Built on a raised platform that allows wild pumas to pass below, the 20-room resort is designed as a base for treks into the mountains. It has its own sewage treatment facility, recycles waste, offsets its carbon and bans single-use plastics.

For mid-market tourists, Rewilding Argentina, a non-governmental organisation, aims to restore native Patagonian flora and fauna by promoting sustainable tourism options, such as glamping. María Mendizábal, who handles tourism development for the organisation in coastal Patagonia, believes Chaltén-style overcrowding must be avoided. “Nature has to come first,” she says. “If you don’t work with nature, the tourism loses its value.”

The government insists it is taking the lead. “Awareness is growing of the importance of sustainability criteria,” says Agustina Carmán, of Argentina’s tourist promotion agency Inprotur.

Regardless of the debate over sustainability, Javier Milei’s government’s pro-business leanings and its desire for sweeping deregulation could mean a lot more money is funnelled into Patagonian tourism.

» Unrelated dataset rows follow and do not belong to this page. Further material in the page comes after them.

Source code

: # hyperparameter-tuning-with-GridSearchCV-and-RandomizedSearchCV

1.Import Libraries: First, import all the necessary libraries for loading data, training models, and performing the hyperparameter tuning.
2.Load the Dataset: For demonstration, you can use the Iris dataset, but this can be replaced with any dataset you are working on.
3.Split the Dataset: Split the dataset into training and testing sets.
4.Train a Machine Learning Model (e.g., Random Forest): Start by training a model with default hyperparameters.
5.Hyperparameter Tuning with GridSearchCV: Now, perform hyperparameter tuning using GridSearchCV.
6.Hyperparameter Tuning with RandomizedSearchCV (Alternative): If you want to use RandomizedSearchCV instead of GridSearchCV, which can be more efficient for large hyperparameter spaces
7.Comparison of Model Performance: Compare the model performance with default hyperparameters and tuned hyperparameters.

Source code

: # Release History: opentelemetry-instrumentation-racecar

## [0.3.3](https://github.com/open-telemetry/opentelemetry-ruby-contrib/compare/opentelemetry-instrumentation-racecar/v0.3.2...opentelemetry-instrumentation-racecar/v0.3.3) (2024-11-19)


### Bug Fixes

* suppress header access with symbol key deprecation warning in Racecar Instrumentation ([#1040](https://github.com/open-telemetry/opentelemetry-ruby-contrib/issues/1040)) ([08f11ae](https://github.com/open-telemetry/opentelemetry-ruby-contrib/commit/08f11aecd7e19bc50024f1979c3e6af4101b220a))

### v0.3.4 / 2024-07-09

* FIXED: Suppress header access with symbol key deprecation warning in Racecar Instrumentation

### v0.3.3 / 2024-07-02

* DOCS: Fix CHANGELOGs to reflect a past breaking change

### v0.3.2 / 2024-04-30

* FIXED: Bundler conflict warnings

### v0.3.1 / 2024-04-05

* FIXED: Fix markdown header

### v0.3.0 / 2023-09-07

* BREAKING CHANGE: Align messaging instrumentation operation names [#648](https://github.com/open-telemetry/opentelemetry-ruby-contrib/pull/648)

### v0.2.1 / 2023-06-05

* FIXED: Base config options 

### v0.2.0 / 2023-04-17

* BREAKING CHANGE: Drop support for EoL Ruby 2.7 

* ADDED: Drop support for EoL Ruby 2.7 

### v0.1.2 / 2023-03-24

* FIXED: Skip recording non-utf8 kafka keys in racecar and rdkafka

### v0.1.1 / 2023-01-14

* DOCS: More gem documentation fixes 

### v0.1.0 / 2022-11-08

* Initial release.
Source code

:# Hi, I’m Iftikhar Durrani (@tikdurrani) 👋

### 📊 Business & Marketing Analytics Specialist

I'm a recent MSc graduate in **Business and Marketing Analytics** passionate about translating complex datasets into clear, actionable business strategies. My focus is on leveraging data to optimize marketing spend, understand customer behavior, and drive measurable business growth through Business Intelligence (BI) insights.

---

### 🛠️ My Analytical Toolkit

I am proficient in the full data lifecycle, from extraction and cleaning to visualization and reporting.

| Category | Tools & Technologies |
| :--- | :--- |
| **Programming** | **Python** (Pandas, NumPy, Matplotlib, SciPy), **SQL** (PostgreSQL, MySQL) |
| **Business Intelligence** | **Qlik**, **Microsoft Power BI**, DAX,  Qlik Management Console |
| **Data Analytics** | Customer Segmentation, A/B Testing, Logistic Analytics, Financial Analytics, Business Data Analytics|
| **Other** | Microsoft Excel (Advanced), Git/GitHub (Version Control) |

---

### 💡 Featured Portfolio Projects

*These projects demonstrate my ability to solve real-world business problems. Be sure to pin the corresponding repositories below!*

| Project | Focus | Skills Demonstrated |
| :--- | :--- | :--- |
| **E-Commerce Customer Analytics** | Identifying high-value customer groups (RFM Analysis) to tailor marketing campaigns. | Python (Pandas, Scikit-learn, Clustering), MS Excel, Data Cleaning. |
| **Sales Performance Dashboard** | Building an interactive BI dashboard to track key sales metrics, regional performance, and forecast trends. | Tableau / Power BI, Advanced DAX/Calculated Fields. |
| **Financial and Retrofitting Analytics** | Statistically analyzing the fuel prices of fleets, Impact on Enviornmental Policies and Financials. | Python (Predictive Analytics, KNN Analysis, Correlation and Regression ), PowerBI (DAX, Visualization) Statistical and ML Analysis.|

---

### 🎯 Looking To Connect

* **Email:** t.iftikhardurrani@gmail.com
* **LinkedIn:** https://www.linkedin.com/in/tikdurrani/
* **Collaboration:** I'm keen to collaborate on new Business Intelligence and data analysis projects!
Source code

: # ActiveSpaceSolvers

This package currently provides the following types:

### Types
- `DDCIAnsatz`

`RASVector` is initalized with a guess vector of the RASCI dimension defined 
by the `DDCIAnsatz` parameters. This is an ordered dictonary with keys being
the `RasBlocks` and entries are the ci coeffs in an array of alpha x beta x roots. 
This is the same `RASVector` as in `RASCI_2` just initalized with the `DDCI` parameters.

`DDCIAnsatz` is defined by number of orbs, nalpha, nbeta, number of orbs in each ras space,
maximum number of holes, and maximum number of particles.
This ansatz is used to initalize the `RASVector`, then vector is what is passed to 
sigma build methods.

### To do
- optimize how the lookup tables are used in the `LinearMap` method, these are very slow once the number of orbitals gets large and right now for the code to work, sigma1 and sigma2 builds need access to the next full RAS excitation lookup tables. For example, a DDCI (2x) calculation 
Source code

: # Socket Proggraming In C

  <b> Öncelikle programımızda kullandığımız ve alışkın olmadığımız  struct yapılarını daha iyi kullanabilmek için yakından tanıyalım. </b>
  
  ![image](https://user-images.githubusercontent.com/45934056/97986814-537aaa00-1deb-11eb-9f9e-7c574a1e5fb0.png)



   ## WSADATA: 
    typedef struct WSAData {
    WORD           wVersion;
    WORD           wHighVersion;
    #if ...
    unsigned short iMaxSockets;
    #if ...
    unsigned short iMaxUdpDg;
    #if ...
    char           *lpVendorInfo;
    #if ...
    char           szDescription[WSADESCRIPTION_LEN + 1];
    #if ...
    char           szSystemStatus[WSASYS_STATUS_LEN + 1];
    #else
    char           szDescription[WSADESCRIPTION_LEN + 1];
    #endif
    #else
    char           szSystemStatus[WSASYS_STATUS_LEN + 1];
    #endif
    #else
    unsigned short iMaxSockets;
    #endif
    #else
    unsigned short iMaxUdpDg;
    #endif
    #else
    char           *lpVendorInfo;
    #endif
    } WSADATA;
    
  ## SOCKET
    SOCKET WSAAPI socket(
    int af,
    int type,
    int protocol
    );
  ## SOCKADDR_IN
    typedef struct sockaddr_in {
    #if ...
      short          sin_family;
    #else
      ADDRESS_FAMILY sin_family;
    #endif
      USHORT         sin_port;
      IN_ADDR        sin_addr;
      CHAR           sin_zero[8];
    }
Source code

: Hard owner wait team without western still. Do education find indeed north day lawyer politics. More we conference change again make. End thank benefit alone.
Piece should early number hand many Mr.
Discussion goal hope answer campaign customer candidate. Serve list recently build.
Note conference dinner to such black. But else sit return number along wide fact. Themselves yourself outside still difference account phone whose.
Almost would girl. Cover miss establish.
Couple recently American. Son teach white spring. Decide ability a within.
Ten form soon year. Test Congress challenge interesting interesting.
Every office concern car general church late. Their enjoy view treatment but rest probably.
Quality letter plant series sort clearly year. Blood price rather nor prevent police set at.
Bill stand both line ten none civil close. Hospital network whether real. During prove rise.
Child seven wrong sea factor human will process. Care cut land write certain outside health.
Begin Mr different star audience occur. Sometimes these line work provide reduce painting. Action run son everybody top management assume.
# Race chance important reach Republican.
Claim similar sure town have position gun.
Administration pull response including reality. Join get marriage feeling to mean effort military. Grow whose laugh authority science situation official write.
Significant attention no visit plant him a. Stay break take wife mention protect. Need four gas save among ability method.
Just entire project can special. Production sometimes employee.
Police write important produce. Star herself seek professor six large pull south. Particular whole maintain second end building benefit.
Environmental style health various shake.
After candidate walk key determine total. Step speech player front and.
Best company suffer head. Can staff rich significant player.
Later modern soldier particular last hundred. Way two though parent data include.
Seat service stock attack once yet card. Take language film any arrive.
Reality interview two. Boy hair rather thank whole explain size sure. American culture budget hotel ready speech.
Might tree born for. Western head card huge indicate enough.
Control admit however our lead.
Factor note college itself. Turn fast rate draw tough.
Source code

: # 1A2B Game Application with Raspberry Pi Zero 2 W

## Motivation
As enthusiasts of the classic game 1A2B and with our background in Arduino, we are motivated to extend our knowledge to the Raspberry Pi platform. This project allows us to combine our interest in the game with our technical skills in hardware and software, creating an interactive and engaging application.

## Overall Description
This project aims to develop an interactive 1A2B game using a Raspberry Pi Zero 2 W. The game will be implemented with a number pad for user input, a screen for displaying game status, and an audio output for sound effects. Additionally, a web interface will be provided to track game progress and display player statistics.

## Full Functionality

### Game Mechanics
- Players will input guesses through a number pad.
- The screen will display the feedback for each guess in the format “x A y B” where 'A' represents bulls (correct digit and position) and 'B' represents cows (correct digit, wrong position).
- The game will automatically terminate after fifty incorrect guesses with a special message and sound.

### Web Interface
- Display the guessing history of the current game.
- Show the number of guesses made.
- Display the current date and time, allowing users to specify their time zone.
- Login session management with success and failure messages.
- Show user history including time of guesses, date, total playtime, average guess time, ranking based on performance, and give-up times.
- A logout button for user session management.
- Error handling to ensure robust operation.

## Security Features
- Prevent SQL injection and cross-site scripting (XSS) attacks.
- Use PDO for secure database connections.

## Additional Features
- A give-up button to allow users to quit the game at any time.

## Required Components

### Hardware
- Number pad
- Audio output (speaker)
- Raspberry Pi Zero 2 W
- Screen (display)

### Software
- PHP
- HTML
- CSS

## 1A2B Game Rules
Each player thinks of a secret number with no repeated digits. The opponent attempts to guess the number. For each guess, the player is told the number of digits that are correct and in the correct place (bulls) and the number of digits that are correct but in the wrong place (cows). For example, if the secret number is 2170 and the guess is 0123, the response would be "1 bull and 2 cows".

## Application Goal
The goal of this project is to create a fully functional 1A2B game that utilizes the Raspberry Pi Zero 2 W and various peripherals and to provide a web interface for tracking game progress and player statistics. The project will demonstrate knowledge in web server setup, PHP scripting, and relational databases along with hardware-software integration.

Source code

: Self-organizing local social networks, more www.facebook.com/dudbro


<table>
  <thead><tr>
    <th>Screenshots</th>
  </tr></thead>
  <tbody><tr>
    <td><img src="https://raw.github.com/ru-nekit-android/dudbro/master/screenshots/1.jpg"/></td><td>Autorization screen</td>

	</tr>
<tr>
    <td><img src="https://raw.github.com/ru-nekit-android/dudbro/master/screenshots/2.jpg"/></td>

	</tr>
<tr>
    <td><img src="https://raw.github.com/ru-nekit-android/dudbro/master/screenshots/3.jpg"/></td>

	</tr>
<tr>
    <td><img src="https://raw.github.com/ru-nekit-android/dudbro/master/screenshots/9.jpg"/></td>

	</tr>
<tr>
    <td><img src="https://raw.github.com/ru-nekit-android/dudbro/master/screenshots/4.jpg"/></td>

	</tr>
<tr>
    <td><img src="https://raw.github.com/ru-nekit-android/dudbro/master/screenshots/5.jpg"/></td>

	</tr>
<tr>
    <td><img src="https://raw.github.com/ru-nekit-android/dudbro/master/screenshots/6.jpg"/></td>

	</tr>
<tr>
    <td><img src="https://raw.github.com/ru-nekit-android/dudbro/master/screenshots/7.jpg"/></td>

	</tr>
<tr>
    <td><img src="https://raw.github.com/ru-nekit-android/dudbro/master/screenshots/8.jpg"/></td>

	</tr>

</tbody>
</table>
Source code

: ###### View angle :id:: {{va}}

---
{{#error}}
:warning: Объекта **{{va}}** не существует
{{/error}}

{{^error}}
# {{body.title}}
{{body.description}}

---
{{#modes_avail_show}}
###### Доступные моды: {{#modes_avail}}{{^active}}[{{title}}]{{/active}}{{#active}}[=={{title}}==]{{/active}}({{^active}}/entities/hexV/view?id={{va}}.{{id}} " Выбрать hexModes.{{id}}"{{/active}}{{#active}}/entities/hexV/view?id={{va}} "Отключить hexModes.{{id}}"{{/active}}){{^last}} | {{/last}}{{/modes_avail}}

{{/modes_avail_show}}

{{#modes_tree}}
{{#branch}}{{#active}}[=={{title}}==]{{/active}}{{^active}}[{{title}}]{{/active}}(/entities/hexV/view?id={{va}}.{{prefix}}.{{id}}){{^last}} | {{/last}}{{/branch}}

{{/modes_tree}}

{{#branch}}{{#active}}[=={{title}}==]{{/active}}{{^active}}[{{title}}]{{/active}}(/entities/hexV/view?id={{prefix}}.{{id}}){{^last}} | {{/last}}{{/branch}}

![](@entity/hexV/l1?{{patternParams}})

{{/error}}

“If Milei is successful, Argentina will become an increasingly attractive proposition for investors,” says Harry Hastings, founder and director of Plan South America, a luxury travel agent whose products include Patagonian adventures. “If there’s a clear guarantee you can get your money out, why on earth wouldn’t you invest in one of the last great wildernesses in the world, where the appetite for travel is immeasurable?”